Hullygully · 11/01/2012 11:57

But they might say, Why keep a dog and bark yourself?

SarahStratton · 11/01/2012 12:04

I'm perfectly capable of climbing up a ladder and cleaning my own windows. I don't though.

Not because I'm pathetic, I'm just exercising my right not to.

GoingForGoalWeight · 11/01/2012 12:06

I, for one have driven around Paris. Anywhere in the UK including Ireland and am hiring a car in Spain. When i was younger and women would state their disinterest in not driving on 'faster roads' I might have sneered but since then I've grown up a bit and realise we cannot ever possibly know reasons why, even if we are tiold we cannot be sure it is the real reason, doesn't make a anybody pathetic, just prefer not to tell.

kittensmakemesqueee · 11/01/2012 12:07

Is it also possible befuzzled that just because they happen to be women they don't have to pretend to enjoy emailing and fucking around on the computer to fulfill a feminist agenda? Isn't it also possible that while their husband might take care of driving or emailing that they in turn take care of things or their husbands that they choose not to do/can't do?

I ask Dh regularly for help with anything requiring math. Maybe you think I'm pathetic but after 14 years of "not getting it" in school and being devastated that the extra tuition and studying didn't work i choose not to let my life be ruled by it.

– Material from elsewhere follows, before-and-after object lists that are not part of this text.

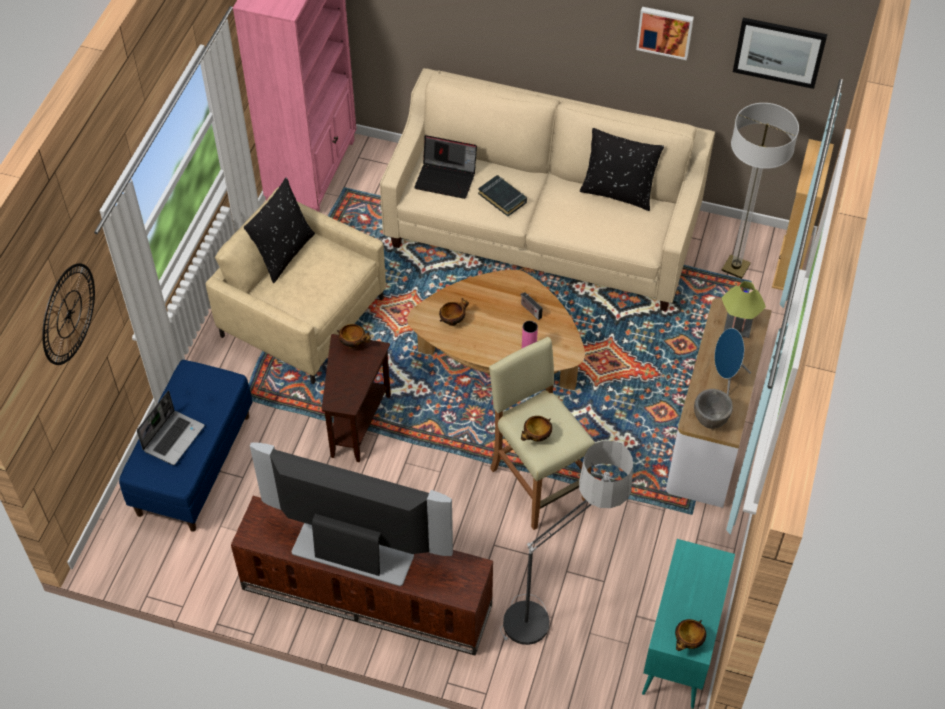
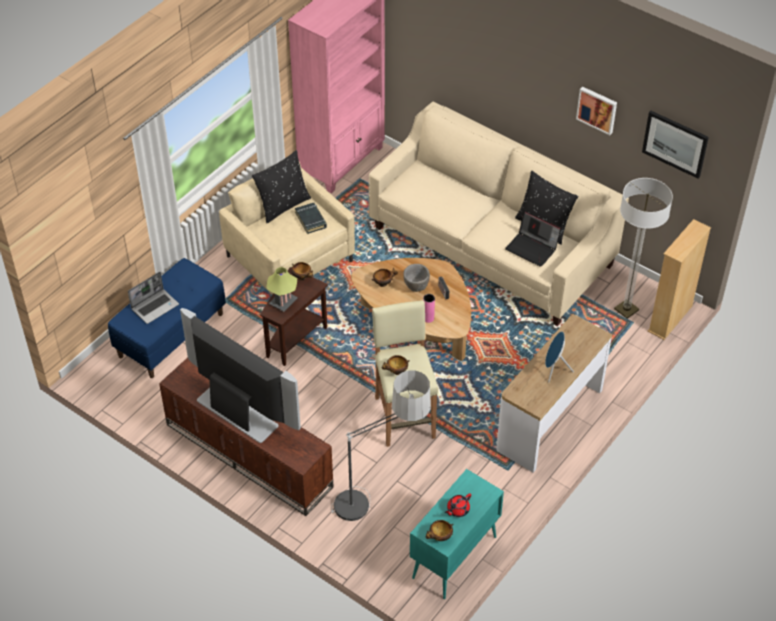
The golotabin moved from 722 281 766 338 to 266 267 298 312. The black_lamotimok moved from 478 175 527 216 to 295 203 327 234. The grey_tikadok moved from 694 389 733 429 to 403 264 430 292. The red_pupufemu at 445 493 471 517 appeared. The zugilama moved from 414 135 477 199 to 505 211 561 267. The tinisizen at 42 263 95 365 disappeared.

Dh can't cook. Not won't cook can't cook. I feed him. We are a team, that may play to a few stereotypical gender rules. But we're happy.

GoingForGoalWeight · 11/01/2012 12:11

addition to 12;06pm post * people often do not know the real reasons why, themselves so makes it impossible to say.

tinierclanger · 11/01/2012 12:15

I totally agree with Hully.

But I'm still really f*cked off that SGB is claiming her stance on this for the 'feminist team'. But, y'know, whatever.

ScarletLadyOfTheNight01 · 11/01/2012 12:15

Sorry if similar has been said, I haven't read it all yet. For me it depends entirely on where you live. Where I used to live in London, I would feel incredibly uncomfortable about going out alone at night. A lot of rapes, murders and muggings happened in my area, frequently and regularly, so I think that's bloody good sense to be honest. When my husband walked to the shops at night he got a gun stuck in his face on more than one occasion. Where I live now I wouldn't think twice about it.

GoingForGoalWeight · 11/01/2012 12:16

Empathy denotes that you've shared the same experiences befuzzled

JugglingWithSnowballs · 11/01/2012 12:21

We all have to assess risks and make decisions we feel comfortable with all the time. That's life !

But it is annoying when the media/ society in general doesn't present those risks accurately.

I try not to let worries stopping me doing things I want to do. But, as a Mum, I'm often at home anyway these days.

I gather it is more dangerous on the streets for young men though.

befuzzled · 11/01/2012 12:22

I have shared the same experience - I have been a terrified Learner and New driver. And I don''t think empathy does necessarily require shared experience - are you saying I can't feel protective and sympathetic for a child being bullied at school because I personally wasn't bullied at school. Or that I can't feel sympathy and outrage on behalf of people who have been attacked because I never have? Tosh.

GoingForGoalWeight · 11/01/2012 12:25

You win befuzzled

befuzzled · 11/01/2012 12:28

thanks Grin, will back away from this thread now as I have stumbled across a pet hate which, tbh, is not really in the same context as most of this thread, Emapthy and sympathy to everyone on this thread.